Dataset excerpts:

★ ★ ★ ★ ★ ★ ★

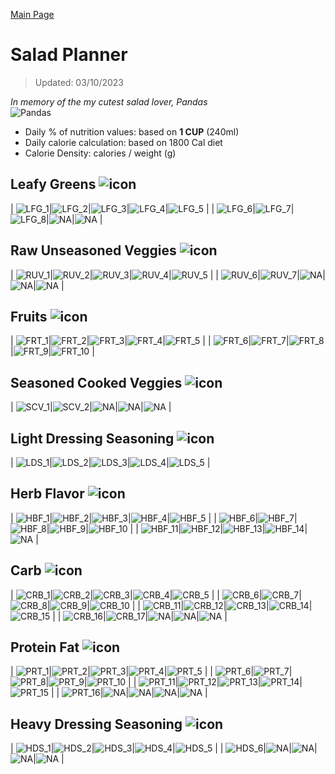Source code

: [Main Page](https://yolanda-ht.github.io/YoloCookBlob/)

# Salad Planner
> Updated: 03/10/2023

*In memory of the my cutest salad lover, Pandas* <br>
![Pandas](../assets/images/pandas.jpeg)

- Daily % of nutrition values: based on **1 CUP** (240ml)
- Daily calorie calculation: based on 1800 Cal diet
- Calorie Density: calories / weight (g)

## Leafy Greens ![icon](../assets/icons_small/resized_OpenMoji_leafy_green.png)

| ![LFG_1](Salad_planner_database_plots/LFG_1___Mixed_Baby_Greens.png)|![LFG_2](Salad_planner_database_plots/LFG_2___Lettuce.png)|![LFG_3](Salad_planner_database_plots/LFG_3___Cabbage.png)|![LFG_4](Salad_planner_database_plots/LFG_4___Kale.png)|![LFG_5](Salad_planner_database_plots/LFG_5___Spinach.png) |
| ![LFG_6](Salad_planner_database_plots/LFG_6___Arugula.png)|![LFG_7](Salad_planner_database_plots/LFG_7___Endive.png)|![LFG_8](Salad_planner_database_plots/LFG_8___Microgreens.png)|![NA](Salad_planner_database_plots/0_empty.png)|![NA](Salad_planner_database_plots/0_empty.png) |

## Raw Unseasoned Veggies ![icon](../assets/icons_small/resized_OpenMoji_cucumber.png)

| ![RUV_1](Salad_planner_database_plots/RUV_1___Cherry_tomatoes.png)|![RUV_2](Salad_planner_database_plots/RUV_2___Cucumbers.png)|![RUV_3](Salad_planner_database_plots/RUV_3___Carrots.png)|![RUV_4](Salad_planner_database_plots/RUV_4___Green_peas.png)|![RUV_5](Salad_planner_database_plots/RUV_5___Button_mushrooms.png) |
| ![RUV_6](Salad_planner_database_plots/RUV_6___Radishes.png)|![RUV_7](Salad_planner_database_plots/RUV_7___Beets_(boiled).png)|![NA](Salad_planner_database_plots/0_empty.png)|![NA](Salad_planner_database_plots/0_empty.png)|![NA](Salad_planner_database_plots/0_empty.png) |

## Fruits ![icon](../assets/icons_small/resized_OpenMoji_blueberries.png)

| ![FRT_1](Salad_planner_database_plots/FRT_1___Papaya.png)|![FRT_2](Salad_planner_database_plots/FRT_2___Dragon_fruit.png)|![FRT_3](Salad_planner_database_plots/FRT_3___Mango.png)|![FRT_4](Salad_planner_database_plots/FRT_4___Pomegranate.png)|![FRT_5](Salad_planner_database_plots/FRT_5___Figs.png) |
| ![FRT_6](Salad_planner_database_plots/FRT_6___Strawberries.png)|![FRT_7](Salad_planner_database_plots/FRT_7___Blackberries.png)|![FRT_8](Salad_planner_database_plots/FRT_8___Grapes.png)|![FRT_9](Salad_planner_database_plots/FRT_9___Peaches.png)|![FRT_10](Salad_planner_database_plots/FRT_10___Tangerines.png) |

## Seasoned Cooked Veggies ![icon](../assets/icons_small/resized_OpenMoji_pot_of_food.png)

| ![SCV_1](Salad_planner_database_plots/SCV_1___Broccoli-cauliflower_(air_fried-roasted).png)|![SCV_2](Salad_planner_database_plots/SCV_2___Brussel_sprouts_(air_fried-roasted).png)|![NA](Salad_planner_database_plots/0_empty.png)|![NA](Salad_planner_database_plots/0_empty.png)|![NA](Salad_planner_database_plots/0_empty.png) |

## Light Dressing Seasoning ![icon](../assets/icons_small/resized_OpenMoji_salt.png)

| ![LDS_1](Salad_planner_database_plots/LDS_1___Sriracha.png)|![LDS_2](Salad_planner_database_plots/LDS_2___Salt_&_Pepper.png)|![LDS_3](Salad_planner_database_plots/LDS_3___Lemon_juice.png)|![LDS_4](Salad_planner_database_plots/LDS_4___Balsamic_vinegar.png)|![LDS_5](Salad_planner_database_plots/LDS_5___Cedar's_Original_Hummus.png) |

## Herb Flavor ![icon](../assets/icons_small/resized_OpenMoji_herb.png)

| ![HBF_1](Salad_planner_database_plots/HBF_1___Basil-Thai_basil.png)|![HBF_2](Salad_planner_database_plots/HBF_2___Mint-lemon_balm.png)|![HBF_3](Salad_planner_database_plots/HBF_3___Dill.png)|![HBF_4](Salad_planner_database_plots/HBF_4___Cilantro.png)|![HBF_5](Salad_planner_database_plots/HBF_5___Thyme.png) |
| ![HBF_6](Salad_planner_database_plots/HBF_6___Sage.png)|![HBF_7](Salad_planner_database_plots/HBF_7___Roasted_garlic.png)|![HBF_8](Salad_planner_database_plots/HBF_8___Jalapeno.png)|![HBF_9](Salad_planner_database_plots/HBF_9___Olives_(black).png)|![HBF_10](Salad_planner_database_plots/HBF_10___Pickles.png) |
| ![HBF_11](Salad_planner_database_plots/HBF_11___Sauerkraut.png)|![HBF_12](Salad_planner_database_plots/HBF_12___Artichoke_Hearts.png)|![HBF_13](Salad_planner_database_plots/HBF_13___Kimchi.png)|![HBF_14](Salad_planner_database_plots/HBF_14___Black_Pearls_Chopped_Ripe_Olives.png)|![NA](Salad_planner_database_plots/0_empty.png) |

## Carb ![icon](../assets/icons_small/resized_OpenMoji_boule_bread.png)

| ![CRB_1](Salad_planner_database_plots/CRB_1___Sweet_potato_(air_fried-roasted).png)|![CRB_2](Salad_planner_database_plots/CRB_2___Pumpkin_(air_fried-roasted).png)|![CRB_3](Salad_planner_database_plots/CRB_3___Yam_(air_fried-roasted).png)|![CRB_4](Salad_planner_database_plots/CRB_4___Parsnip_(air_fried-roasted).png)|![CRB_5](Salad_planner_database_plots/CRB_5___Butternut_squash_(air_fried-roasted).png) |
| ![CRB_6](Salad_planner_database_plots/CRB_6___Potato_(air_fried-roasted).png)|![CRB_7](Salad_planner_database_plots/CRB_7___Corn.png)|![CRB_8](Salad_planner_database_plots/CRB_8___Quinoa.png)|![CRB_9](Salad_planner_database_plots/CRB_9___Barley.png)|![CRB_10](Salad_planner_database_plots/CRB_10___Wild_rice.png) |
| ![CRB_11](Salad_planner_database_plots/CRB_11___Brown_rice.png)|![CRB_12](Salad_planner_database_plots/CRB_12___Farro.png)|![CRB_13](Salad_planner_database_plots/CRB_13___Dried_cranberries.png)|![CRB_14](Salad_planner_database_plots/CRB_14___Dried_Cranberries.png)|![CRB_15](Salad_planner_database_plots/CRB_15___Dried_figs.png) |
| ![CRB_16](Salad_planner_database_plots/CRB_16___Dried_plums.png)|![CRB_17](Salad_planner_database_plots/CRB_17___Dried_Plums.png)|![NA](Salad_planner_database_plots/0_empty.png)|![NA](Salad_planner_database_plots/0_empty.png)|![NA](Salad_planner_database_plots/0_empty.png) |

## Protein Fat ![icon](../assets/icons_small/resized_OpenMoji_poultry_leg.png)

| ![PRT_1](Salad_planner_database_plots/PRT_1___Hard__Boiled_Egg.png)|![PRT_2](Salad_planner_database_plots/PRT_2___Avocado.png)|![PRT_3](Salad_planner_database_plots/PRT_3___Low_fat_2_cottage_cheese.png)|![PRT_4](Salad_planner_database_plots/PRT_4___Hard_cheese_(1_oz_cube_or_shredded).png)|![PRT_5](Salad_planner_database_plots/PRT_5___Pressed_tofu.png) |
| ![PRT_6](Salad_planner_database_plots/PRT_6___Edamame.png)|![PRT_7](Salad_planner_database_plots/PRT_7___Chick_peas.png)|![PRT_8](Salad_planner_database_plots/PRT_8___Roasted_chicken_breast.png)|![PRT_9](Salad_planner_database_plots/PRT_9___Chick_Peas.png)|![PRT_10](Salad_planner_database_plots/PRT_10___Roasted_Chicken_Breast.png) |
| ![PRT_11](Salad_planner_database_plots/PRT_11___Grilled_shrimp.png)|![PRT_12](Salad_planner_database_plots/PRT_12___Grilled_White_Fish_(Tilapia).png)|![PRT_13](Salad_planner_database_plots/PRT_13___Grilled_Shrimp.png)|![PRT_14](Salad_planner_database_plots/PRT_14___Bacon_Crumbles.png)|![PRT_15](Salad_planner_database_plots/PRT_15___Ham.png) |
| ![PRT_16](Salad_planner_database_plots/PRT_16___Mixed_nuts.png)|![NA](Salad_planner_database_plots/0_empty.png)|![NA](Salad_planner_database_plots/0_empty.png)|![NA](Salad_planner_database_plots/0_empty.png)|![NA](Salad_planner_database_plots/0_empty.png) |

## Heavy Dressing Seasoning ![icon](../assets/icons_small/resized_OpenMoji_jar_with_orange_content.png)

| ![HDS_1](Salad_planner_database_plots/HDS_1___Romesco_Dip.png)|![HDS_2](Salad_planner_database_plots/HDS_2___Romesco_Dip.png)|![HDS_3](Salad_planner_database_plots/HDS_3___Ranch_Dressing.png)|![HDS_4](Salad_planner_database_plots/HDS_4___Maple_Basamic_Vinaigrette.png)|![HDS_5](Salad_planner_database_plots/HDS_5___Cranberry_Sauce.png) |
| ![HDS_6](Salad_planner_database_plots/HDS_6___Cranberry_Sauce.png)|![NA](Salad_planner_database_plots/0_empty.png)|![NA](Salad_planner_database_plots/0_empty.png)|![NA](Salad_planner_database_plots/0_empty.png)|![NA](Salad_planner_database_plots/0_empty.png) |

★ ★ ★ ★ ★ ★ ★

> REQUIREMENT:
Exactly the lines from the one containing "## Heavy Dressing" through the end of the records should be reproduced, and no others.

> RESPONSE TO THE EXERCISE:
## Heavy Dressing Seasoning ![icon](../assets/icons_small/resized_OpenMoji_jar_with_orange_content.png)

| ![HDS_1](Salad_planner_database_plots/HDS_1___Romesco_Dip.png)|![HDS_2](Salad_planner_database_plots/HDS_2___Romesco_Dip.png)|![HDS_3](Salad_planner_database_plots/HDS_3___Ranch_Dressing.png)|![HDS_4](Salad_planner_database_plots/HDS_4___Maple_Basamic_Vinaigrette.png)|![HDS_5](Salad_planner_database_plots/HDS_5___Cranberry_Sauce.png) |
| ![HDS_6](Salad_planner_database_plots/HDS_6___Cranberry_Sauce.png)|![NA](Salad_planner_database_plots/0_empty.png)|![NA](Salad_planner_database_plots/0_empty.png)|![NA](Salad_planner_database_plots/0_empty.png)|![NA](Salad_planner_database_plots/0_empty.png) |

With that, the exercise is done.